Ever write code that is dead simple to follow and makes you believe that not a thing can go wrong with it, only for it to simply fail, and you cannot figure out for the love of god what is the cause?
Anything that can go wrong will go wrong
- Murphy's Law
On a busy afternoon, I wrapped up writing a service that was expected to call an API. The API in question had already been developed and deployed, but was giving trouble when called. I could not come around to find a cause for the issue at the time of deployment so I deferred to deal with the problem for a later date - and that date had arrived. Having written the service I now had to focus my attention on the API and determine why it was not working.

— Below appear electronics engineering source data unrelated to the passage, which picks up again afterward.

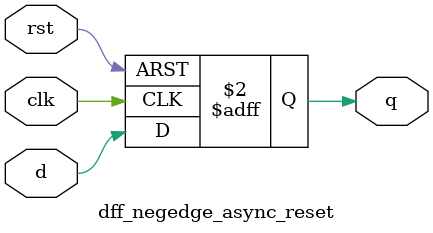
<source format=v>
module dff_negedge_async_reset (
    input clk,
    input rst, // active high async reset
    input d,
    output reg q
);
    always @(negedge clk or posedge rst) begin
        if (rst)
            q <= 0;
        else
            q <= d;
    end
endmodule

</source>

It was one of those Hello World APIs - well, not a Hello World per se but it was definitely an API that had no complexity, was written in expressjs and had very few endpoints. The endpoint that was giving trouble took the request, checked for existence of a file in the request and handled it (through multer). The endpoint required authorization. Sounds dead simple right?
Apparently not. The API was hosted on Heroku. And each time we made a request to that endpoint, we got back Heroku's
Application Error in the response. Immediately we checked the logs and we could see an entry that read:
H18 Server request interrupted
The documentation for the H18 error did not make much sense to me. Socket connected... but got destroyed... response incomplete... What? Come again?

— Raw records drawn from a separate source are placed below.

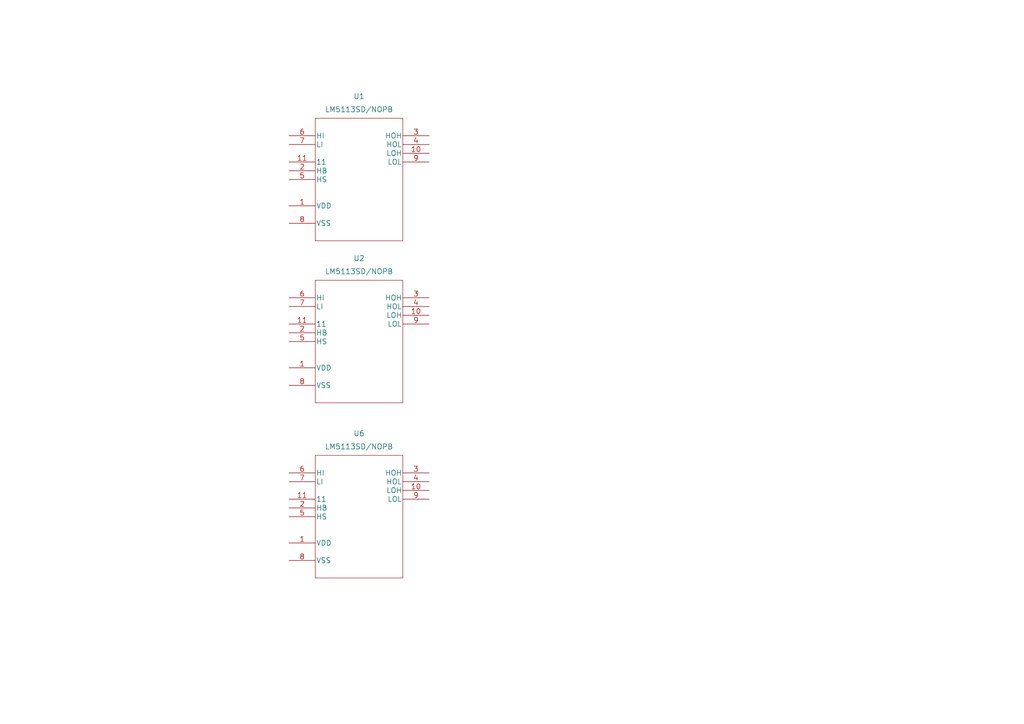
<source format=kicad_sch>
(kicad_sch (version 20211123) (generator eeschema)

  (uuid 24765bf8-c52d-4e82-a4c8-401a2736bc22)

  (paper "A4")

  


  (symbol (lib_id "2022-11-21_19-12-11:LM5113SD{slash}NOPB") (at 83.82 39.37 0) (unit 1)
    (in_bom yes) (on_board yes) (fields_autoplaced)
    (uuid 13d35d6c-3b9e-451f-8fd9-1359836bef3b)
    (property "Reference" "U1" (id 0) (at 104.14 27.94 0)
      (effects (font (size 1.524 1.524)))
    )
    (property "Value" "LM5113SD/NOPB" (id 1) (at 104.14 31.75 0)
      (effects (font (size 1.524 1.524)))
    )
    (property "Footprint" "lm5113:LM5113SD&slash_NOPB" (id 2) (at 104.14 33.274 0)
      (effects (font (size 1.524 1.524)) hide)
    )
    (property "Datasheet" "" (id 3) (at 83.82 39.37 0)
      (effects (font (size 1.524 1.524)))
    )
    (pin "1" (uuid c02edef5-26b2-4332-9963-0409d2c07b0b))
    (pin "10" (uuid 55775cc7-22bc-4f4f-ae7c-8f35540ada71))
    (pin "11" (uuid 75ed06dd-545e-4ea2-8de6-b0793731cfaa))
    (pin "2" (uuid 072370e4-4891-4bf1-8c6f-27e1e476895c))
    (pin "3" (uuid 55b1b156-ec2a-4d18-821e-6088ad7b9f32))
    (pin "4" (uuid 060f5dc7-2917-4387-9ab0-3fb02bc50cd9))
    (pin "5" (uuid 997e79fc-2418-48cd-b178-2fa0df89832b))
    (pin "6" (uuid d3091c67-11c6-4b36-b78f-dddea26c41b1))
    (pin "7" (uuid 1da0e6ab-fa98-4df0-be0e-63ce56f3ab78))
    (pin "8" (uuid 4386052f-7064-4881-820c-4161e81dd3c7))
    (pin "9" (uuid 696dbdb8-19e5-4815-9f0c-582a116a5c0d))
  )

  (symbol (lib_id "2022-11-21_19-12-11:LM5113SD{slash}NOPB") (at 83.82 137.16 0) (unit 1)
    (in_bom yes) (on_board yes) (fields_autoplaced)
    (uuid 283f21bd-2449-4314-ac10-cf1fdb1c2e92)
    (property "Reference" "U6" (id 0) (at 104.14 125.73 0)
      (effects (font (size 1.524 1.524)))
    )
    (property "Value" "LM5113SD/NOPB" (id 1) (at 104.14 129.54 0)
      (effects (font (size 1.524 1.524)))
    )
    (property "Footprint" "lm5113:LM5113SD&slash_NOPB" (id 2) (at 104.14 131.064 0)
      (effects (font (size 1.524 1.524)) hide)
    )
    (property "Datasheet" "" (id 3) (at 83.82 137.16 0)
      (effects (font (size 1.524 1.524)))
    )
    (pin "1" (uuid eef64668-7bfc-4609-b6e9-a288fbf41f6d))
    (pin "10" (uuid 5f1285d9-bd5c-4658-bb0c-8ae9d092893d))
    (pin "11" (uuid 46aa1415-cc9e-41e1-bece-302889f82593))
    (pin "2" (uuid c66e3384-00cc-4d5e-8bee-902b976d168e))
    (pin "3" (uuid 10aa1290-3724-41ae-a293-395270310c66))
    (pin "4" (uuid aa41cbb4-b86b-43dd-b3f2-41e0232a269a))
    (pin "5" (uuid e9f1ff3d-8e81-4fc7-8f13-84518ab03a40))
    (pin "6" (uuid 259b4e7f-3f8b-44ed-881a-ea51f9586988))
    (pin "7" (uuid 3b663d79-d6d4-4947-bad5-f575cd636421))
    (pin "8" (uuid 902a7a49-e311-4194-993d-d3c5c2f88c16))
    (pin "9" (uuid b04daf4a-3064-41a7-963d-ffab37264794))
  )

  (symbol (lib_id "2022-11-21_19-12-11:LM5113SD{slash}NOPB") (at 83.82 86.36 0) (unit 1)
    (in_bom yes) (on_board yes) (fields_autoplaced)
    (uuid 565c4e3f-db7f-45ad-82f5-9605ff95f8b6)
    (property "Reference" "U2" (id 0) (at 104.14 74.93 0)
      (effects (font (size 1.524 1.524)))
    )
    (property "Value" "LM5113SD/NOPB" (id 1) (at 104.14 78.74 0)
      (effects (font (size 1.524 1.524)))
    )
    (property "Footprint" "lm5113:LM5113SD&slash_NOPB" (id 2) (at 104.14 80.264 0)
      (effects (font (size 1.524 1.524)) hide)
    )
    (property "Datasheet" "" (id 3) (at 83.82 86.36 0)
      (effects (font (size 1.524 1.524)))
    )
    (pin "1" (uuid e66f8df4-61fc-4b19-b4b8-a390aa2f4e7d))
    (pin "10" (uuid 4333c165-c6a8-43ee-ad7d-4aa9a0d3fdd9))
    (pin "11" (uuid d7e033d5-2626-49dc-813e-4e2ff343b424))
    (pin "2" (uuid 2073bd0f-f920-4021-8b7e-d66336eb0b5b))
    (pin "3" (uuid 0385589f-a5c2-43f5-85c0-85f88c7c2e02))
    (pin "4" (uuid 67f646ec-9977-4b40-95d4-9907024d05a5))
    (pin "5" (uuid 529d03e3-3e5b-44a7-89d1-e46aebde9b12))
    (pin "6" (uuid 83036f88-f4d3-4c64-b8de-43b4da9f0d4c))
    (pin "7" (uuid a031e0dd-77a4-4afa-8e95-8d8d3968f802))
    (pin "8" (uuid 4272e10d-29c2-4a9d-8b5b-f68ad04a11d7))
    (pin "9" (uuid 20c72df0-c31e-4c4a-8c46-decfa795f13a))
  )
)

</source>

I then checked for other google results. Lots of them on Stackoverflow. This one caught my attention. But it asked me to ignore the error. Alright. Ignored. But I cannot look the other way - it was clear to me that this error had something to do with my API returning with the
Application Error message. Un-ignored!
Let's skip that SO answer. Back to Google. More scrolling. Found another SO answer. Hmm... error occurs when uploading a large file... But I am not uploading a large file. And in any case, based on my configurations for
multer, it will throw an error if I exceed the file size anyway. That can't be it...
But looks like a reasonable thought process - file is large, connection times out, H18 error received. This also goes in hand with Heroku's own explanation of the error - about the socket getting destroyed.

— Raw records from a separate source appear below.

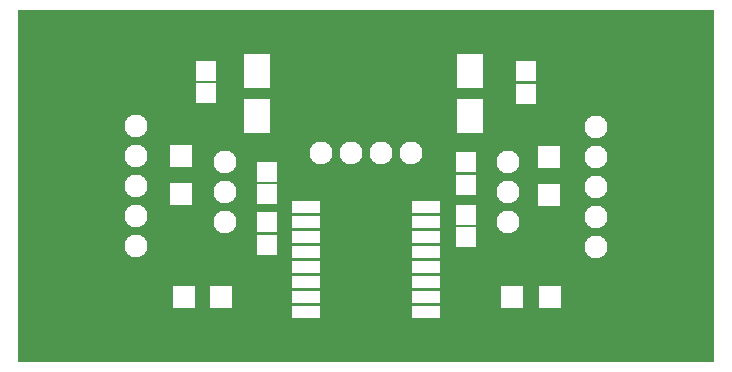
<source format=gbr>
G04 FreePCB version 1.355*
G04 C:\FcPoly-Ttest\top_solder_mask.grb*
G04 top solder mask layer *
G04 Scale: 100 percent, Rotated: No, Reflected: No *
G04 Converted by FpcPoly Version 1.13R on Wed May 15 18:47:10 2019 *

%FSLAX24Y24*%
%MOIN*%
%LN top solder mask *%
G04 Rounded Rectangle Macro, params: W/2, H/2, R *
%AMRNDREC*
21,1,$1+$1,$2+$2-$3-$3,0,0,0*
21,1,$1+$1-$3-$3,$2+$2,0,0,0*
1,1,$3+$3,$1-$3,$2-$3*
1,1,$3+$3,$3-$1,$2-$3*
1,1,$3+$3,$1-$3,$3-$2*
1,1,$3+$3,$3-$1,$3-$2*%
G04 Rectangular Thermal Macro, params: W/2, H/2, T/2 *
%AMRECTHERM*
$4=$3/2*
21,1,$1-$3,$2-$3,0-$1/2-$4,0-$2/2-$4,0*
21,1,$1-$3,$2-$3,0-$1/2-$4,$2/2+$4,0*
21,1,$1-$3,$2-$3,$1/2+$4,0-$2/2-$4,0*
21,1,$1-$3,$2-$3,$1/2+$4,$2/2+$4,0*%
%ADD10C,0.005000*%
%ADD11C,0.076000*%
%ADD12R,0.066000X0.066000*%
%ADD13R,0.086000X0.118000*%
%ADD14R,0.096000X0.040000*%
%ADD15R,0.076000X0.076000*%

%LPD*%

G04 Begin outline 1 *

G36*
X0Y11800D02*
X23250Y11800D01*
G04 end of side 1*
X23250Y0D01*
G04 end of side 2*
X0Y0D01*
G04 end of side 3*
X0Y11800D01*

G37*
G04 End outline 1 *

%LPC*%

G54D10*
X0Y11800D02*
X23250Y11800D01*
G04 end of side 1*
X23250Y0D01*
G04 end of side 2*
X0Y0D01*
G04 end of side 3*
X0Y11800D01*

G04 -------------- Draw Parts, Pads, Traces, Vias and Text (positive)*
G04 Draw part J1*
G54D11*
X3960Y7900D03*
X3960Y6900D03*
X3960Y5900D03*
X3960Y4900D03*
X3960Y3900D03*
G04 Draw part C1*
G54D12*
X6280Y9000D03*
X6280Y9750D03*
G04 Draw part C2*
G54D13*
X8000Y8240D03*
X8000Y9740D03*
G04 Draw part U1*
G54D14*
X9630Y5200D03*
X9630Y4700D03*
X9630Y4200D03*
X9630Y3700D03*
X9630Y3200D03*
X9630Y2700D03*
X9630Y2200D03*
X9630Y1700D03*
X13630Y1700D03*
X13630Y2200D03*
X13630Y2700D03*
X13630Y3200D03*
X13630Y3700D03*
X13630Y4200D03*
X13630Y4700D03*
X13630Y5200D03*
G04 Draw part C3*
G54D12*
X8320Y4700D03*
X8320Y3950D03*
G04 Draw part C4*
X8320Y6380D03*
X8320Y5630D03*
G04 Draw part C5*
X14950Y6700D03*
X14950Y5950D03*
G04 Draw part C6*
X14950Y4950D03*
X14950Y4200D03*
G04 Draw part R1*
G54D15*
X5440Y5650D03*
X5440Y6900D03*
G04 Draw part R2*
X6800Y2200D03*
X5550Y2200D03*
G04 Draw part R3*
X17720Y6860D03*
X17720Y5610D03*
G04 Draw part R4*
X17740Y2200D03*
X16490Y2200D03*
G04 Draw part J2*
G54D11*
X19280Y7860D03*
X19280Y6860D03*
X19280Y5860D03*
X19280Y4860D03*
X19280Y3860D03*
G04 Draw part C7*
G54D12*
X16960Y8980D03*
X16960Y9730D03*
G04 Draw part C8*
G54D13*
X15100Y8240D03*
X15100Y9740D03*
G04 Draw part J3*
G54D11*
X16340Y6700D03*
X16340Y5700D03*
X16340Y4700D03*
G04 Draw part J4*
X6920Y6700D03*
X6920Y5700D03*
X6920Y4700D03*
G04 Draw part U2*
X10130Y7000D03*
X11130Y7000D03*
X12130Y7000D03*
X13130Y7000D03*

G04 Draw traces*

G04 Draw Text*

G04 Draw solder mask cutouts*

M00*
M02*

</source>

Alright - time to get dirty. Log all the things!! You get a log! You also get a log! You all get a log! I added as many logs as I could to get a sense of till which step the request reached. I even set the
DEBUG environment variable to
* to see the debug messages from all imported modules.
And then, I observed something. When I called the endpoint again, and traced the logs, it indicated that the request failed authorization. Ok. So the request was not authorized. Big deal. The API could have responded, as developed, with the 401 http status. Why didn't that happen?
And then, doing two plus two equals to four, it then it me! We had our code set up as follows:
// Step 1 - Check if the request has authorization. If it does not, quit. // Step 2 - If authorization exists, use multer to parse the file from the request
See where we went wrong?
multer, which processes the request to extract the file, was AFTER the authorization check. When authorization failed, the API would immediately respond back - however, if the file was still getting uploaded to the API, before
multer could lay its hands on it, the request would terminate - leaving the file upload hanging!
And that is why, we received the H18 errors. We fixed it by rearranging the code as follows:
// Step 1 - Use multer to parse the file from the request // Step 2 - Check if the request has authorization. If it does not, quit. If it does, proceed to use the file extracted by multer
And that fixed it! It took me the whole of the day and lots and lots of anxiety filled moments where I was not able to figure out what we were doing wrong, for me to finally find the cause of the issue and to fix it. It's a simple issue but the error messages were too generic and unhelpful. Thank god Stackoverflow and Google without which I would not have figured this out. We no longer got the H18 errors and the endpoint also successfully returned with the expected response.